Reforming the system begins with inclusivity––more voices, more ideas, and more innovation. Above all else, humanitarian organizations need to prioritize more diverse leadership. Anti-racist work that excludes people of color is racist. For once, white people need to give up their seat at the head of the table. Choosing to ignore the right people is the repeated failure of aid organizations. We need to listen more than we speak and give more than we take. By viewing the Global South as helpless, Westerners have preserved the economic and political structures they benefit from. By recognizing those most affected as agents of change, we can build a humanitarian system equipped to respond to simultaneous crises.
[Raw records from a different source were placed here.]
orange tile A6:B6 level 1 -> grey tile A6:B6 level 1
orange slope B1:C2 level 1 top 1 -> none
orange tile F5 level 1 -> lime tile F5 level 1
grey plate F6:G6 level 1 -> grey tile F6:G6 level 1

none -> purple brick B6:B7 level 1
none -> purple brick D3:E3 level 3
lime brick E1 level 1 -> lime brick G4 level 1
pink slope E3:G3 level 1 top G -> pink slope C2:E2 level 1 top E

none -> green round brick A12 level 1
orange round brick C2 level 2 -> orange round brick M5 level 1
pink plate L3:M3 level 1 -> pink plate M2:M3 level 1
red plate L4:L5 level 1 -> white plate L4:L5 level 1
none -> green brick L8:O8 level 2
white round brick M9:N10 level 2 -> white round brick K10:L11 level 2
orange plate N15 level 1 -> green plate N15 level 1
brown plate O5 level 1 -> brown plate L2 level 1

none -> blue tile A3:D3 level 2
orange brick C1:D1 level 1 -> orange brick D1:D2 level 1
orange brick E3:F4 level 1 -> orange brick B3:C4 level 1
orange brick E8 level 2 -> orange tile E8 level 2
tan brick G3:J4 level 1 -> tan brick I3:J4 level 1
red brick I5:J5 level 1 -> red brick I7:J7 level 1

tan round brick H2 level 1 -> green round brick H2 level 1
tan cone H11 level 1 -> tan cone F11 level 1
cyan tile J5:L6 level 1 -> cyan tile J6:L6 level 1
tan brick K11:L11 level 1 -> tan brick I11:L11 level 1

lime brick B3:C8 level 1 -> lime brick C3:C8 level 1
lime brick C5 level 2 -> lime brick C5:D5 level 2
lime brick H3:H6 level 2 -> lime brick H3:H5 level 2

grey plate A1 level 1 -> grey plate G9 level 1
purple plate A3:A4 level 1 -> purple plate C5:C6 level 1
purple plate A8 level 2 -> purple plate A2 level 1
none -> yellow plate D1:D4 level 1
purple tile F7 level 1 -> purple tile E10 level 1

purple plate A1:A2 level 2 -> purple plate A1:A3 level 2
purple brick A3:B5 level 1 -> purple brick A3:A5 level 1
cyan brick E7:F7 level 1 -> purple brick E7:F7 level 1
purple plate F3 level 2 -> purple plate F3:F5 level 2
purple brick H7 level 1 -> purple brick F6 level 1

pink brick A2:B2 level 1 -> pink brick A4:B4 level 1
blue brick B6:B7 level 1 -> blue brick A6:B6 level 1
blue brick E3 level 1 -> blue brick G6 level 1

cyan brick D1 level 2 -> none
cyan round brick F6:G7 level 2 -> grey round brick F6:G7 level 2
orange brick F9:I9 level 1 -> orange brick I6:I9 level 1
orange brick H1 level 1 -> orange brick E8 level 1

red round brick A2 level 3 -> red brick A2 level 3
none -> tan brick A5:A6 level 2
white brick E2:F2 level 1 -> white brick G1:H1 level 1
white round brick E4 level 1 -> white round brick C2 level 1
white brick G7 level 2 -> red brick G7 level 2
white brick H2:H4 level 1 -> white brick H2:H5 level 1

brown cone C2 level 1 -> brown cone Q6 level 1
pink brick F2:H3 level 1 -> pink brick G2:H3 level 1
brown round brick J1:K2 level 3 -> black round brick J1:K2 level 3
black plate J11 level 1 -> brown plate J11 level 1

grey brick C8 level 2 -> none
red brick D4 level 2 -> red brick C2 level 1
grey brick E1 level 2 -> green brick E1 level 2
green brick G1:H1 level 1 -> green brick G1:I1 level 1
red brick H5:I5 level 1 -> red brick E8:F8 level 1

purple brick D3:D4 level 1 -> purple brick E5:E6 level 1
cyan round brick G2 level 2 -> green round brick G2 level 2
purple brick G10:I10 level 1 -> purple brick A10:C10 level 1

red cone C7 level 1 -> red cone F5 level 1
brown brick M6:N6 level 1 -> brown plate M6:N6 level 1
In addressing aid’s racist past to create local resilience, we hand the power to the individuals who have a stake in their country’s success even after the foreigners return home.
With the humanitarian system’s future at stake, this is a mistake aid organizations cannot afford to make.
. . .
Carly Kabot is a sophomore in the School of Foreign Service at Georgetown University studying International Politics and Religion, Ethics and World Affairs. She is from Rye Brook, New York.